Amaçlılık, şiddet ve duygular
Hayatta kalmak için potansiyel olarak riskli uyaranlara biyolojik cevap olmanın ötesinde, şiddet, tehlike açısından oluşan belirli olaylara atfedilen sosyo-kültürel anlamları da ortaya koymaktadır. Bu anlamda şiddetin sadece insanlar arasında gerçekleşebilecek bir davranış olduğunu, saldırganlık veya saldırgan davranış olduğunu düşünebiliriz., diğer türlerde de yer alabilecek tepkiler..
Bu saldırganlık anlayışında duygular, korku gibi aktif ve ilgili bir rol oynarlar ve aynı zamanda doğal olarak uyarlanabilir bir şema ve bir hayatta kalma mekanizması olarak da anlaşılırlar. Bu, hem korkunun hem de saldırganlığın "iyi" veya "kötü" olmanın ötesinde düşünülebileceğini düşünmemize neden olur..

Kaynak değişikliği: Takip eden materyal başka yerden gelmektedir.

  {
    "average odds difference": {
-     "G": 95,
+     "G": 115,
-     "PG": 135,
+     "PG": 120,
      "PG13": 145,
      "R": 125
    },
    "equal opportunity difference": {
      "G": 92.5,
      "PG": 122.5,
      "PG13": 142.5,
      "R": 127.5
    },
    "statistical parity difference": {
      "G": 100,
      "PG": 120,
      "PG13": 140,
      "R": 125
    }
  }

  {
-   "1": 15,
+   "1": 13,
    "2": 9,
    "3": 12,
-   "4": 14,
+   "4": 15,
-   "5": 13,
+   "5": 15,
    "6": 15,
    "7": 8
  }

Saldırganlık ve şiddet kesişme noktaları: saldırganlık türleri var mı?
Bir kişinin topluma yetkin hale geldiği (sosyalleşme) yoluyla saldırganlığa süreçler açısından bakmak mümkün olursa, farklı fenomenlere ve farklı deneyimlere de dikkat edebiliriz., örneğin, sınıf, ırk, cinsiyet, sosyoekonomik durum, sakatlıktaki farklılıklar nedeniyle, vs.

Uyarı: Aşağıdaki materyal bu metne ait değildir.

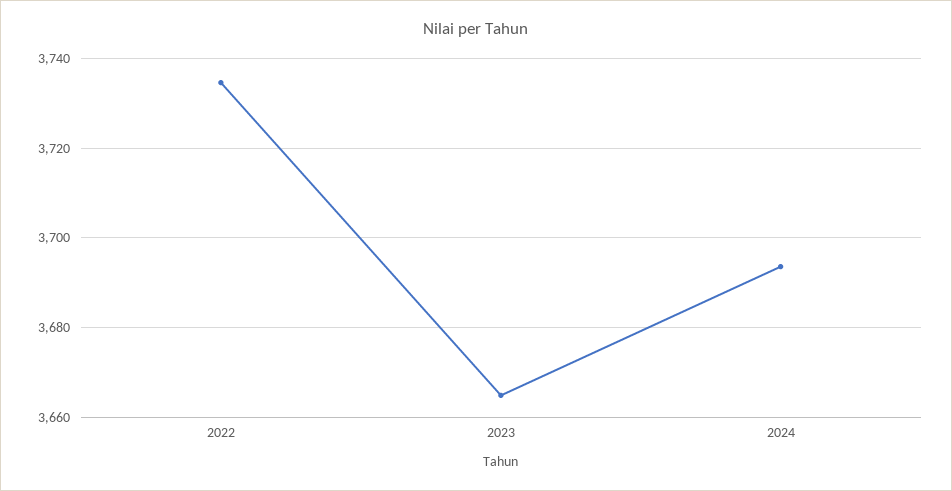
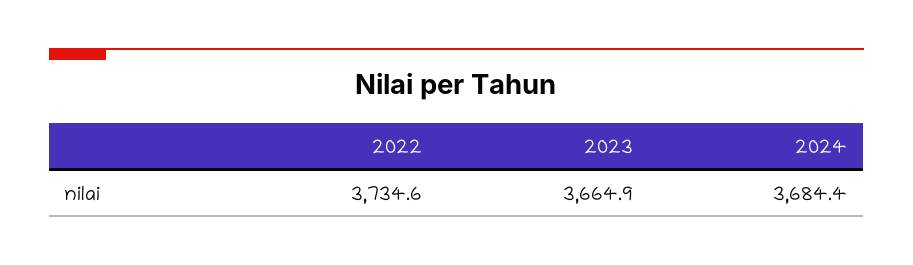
  {
    "2022": 3734.6,
    "2023": 3664.9,
-   "2024": 3694
+   "2024": 3684.4
  }

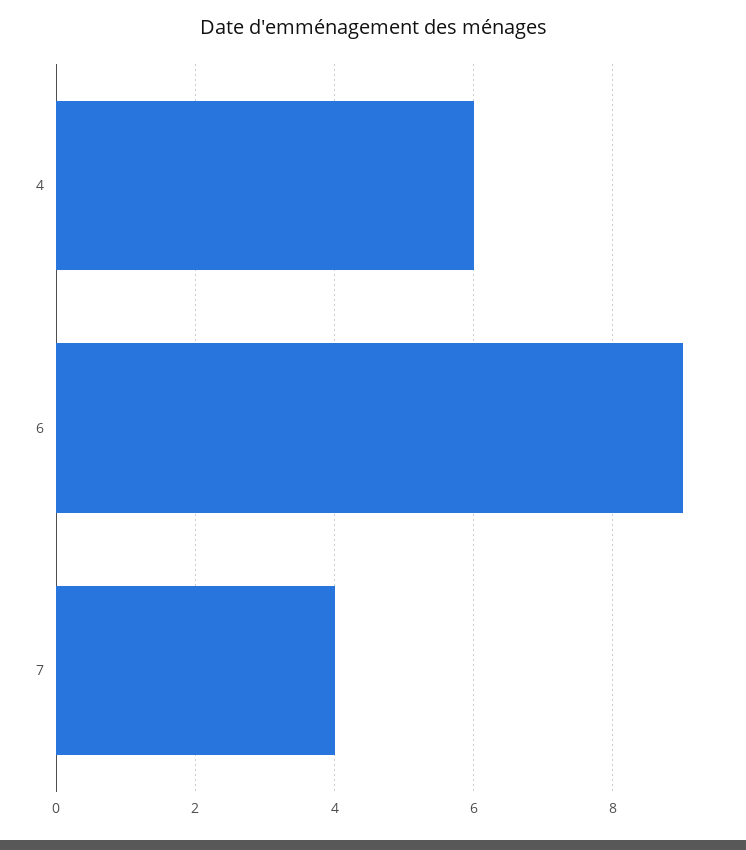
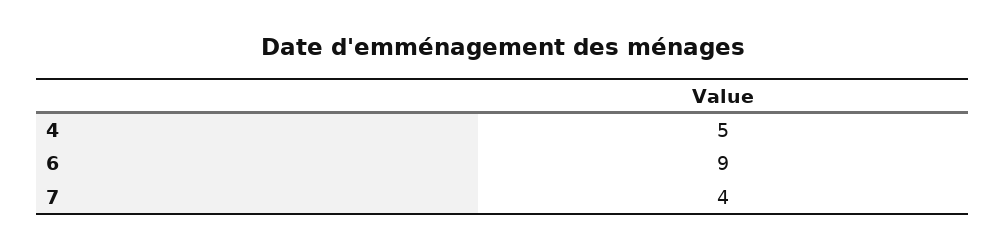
  {
-   "4": 6,
+   "4": 5,
    "6": 9,
    "7": 4
  }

Bu anlamda, hayal kırıklığına neden olan ve daha sonra şiddetli olabilecek agresif bir davranışı tetikleyen tecrübe, kadınlarda veya erkeklerde, çocuklarda veya yetişkinlerde, üst sınıfta ve sınıfta aynı şekilde tetiklenemez. Düşük, vb.

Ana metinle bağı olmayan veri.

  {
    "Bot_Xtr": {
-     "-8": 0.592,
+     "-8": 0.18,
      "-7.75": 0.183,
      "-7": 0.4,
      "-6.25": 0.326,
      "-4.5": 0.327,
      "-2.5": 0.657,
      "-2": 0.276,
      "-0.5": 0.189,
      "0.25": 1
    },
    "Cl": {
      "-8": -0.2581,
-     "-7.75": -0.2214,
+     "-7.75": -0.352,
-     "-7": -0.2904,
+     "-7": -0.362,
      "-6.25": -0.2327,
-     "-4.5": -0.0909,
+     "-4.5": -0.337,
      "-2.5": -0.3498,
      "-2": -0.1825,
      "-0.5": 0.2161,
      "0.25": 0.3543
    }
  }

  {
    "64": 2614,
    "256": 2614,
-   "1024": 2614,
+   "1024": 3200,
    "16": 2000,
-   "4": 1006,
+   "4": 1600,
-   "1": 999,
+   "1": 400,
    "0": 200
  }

Bunun nedeni, tüm insanların hem hayal kırıklığını hem de saldırganlığı aynı şekilde yaşamak ve tezahür ettirmek için aynı kaynaklarla ilişkili olarak sosyalleşmemeleridir. Ve aynı sebepten dolayı, yaklaşım aynı zamanda çok boyutludur ve onu oluşturulduğu ilişkisel bağlama yerleştirmek önemlidir..
Bibliyografik referanslar:
- Sanmartí, J. (2012). 21. yüzyılda şiddeti anlamak için anahtarlar. Ludus Vitalis, XX (32): 145-160.
- Sanmartí, J. (2006). Şiddet denen şey nedir? Aguascalientes Eğitim Enstitüsü'nde. Şiddet denen şey nedir? Diario de Campo Bülteni Eki. 22 Haziran 2018'de alındı. Http://www.iea.gob.mx/ocse/archivos/ALUMNOS/27%20QUE%20ES%20LA%20VIOLENCIA.pdf#page=7 adresinde bulunabilir..
- Domenech, M. & Iñiguez, L. (2002). Şiddetin toplumsal inşası. Athenea Digital, 2: 1-10.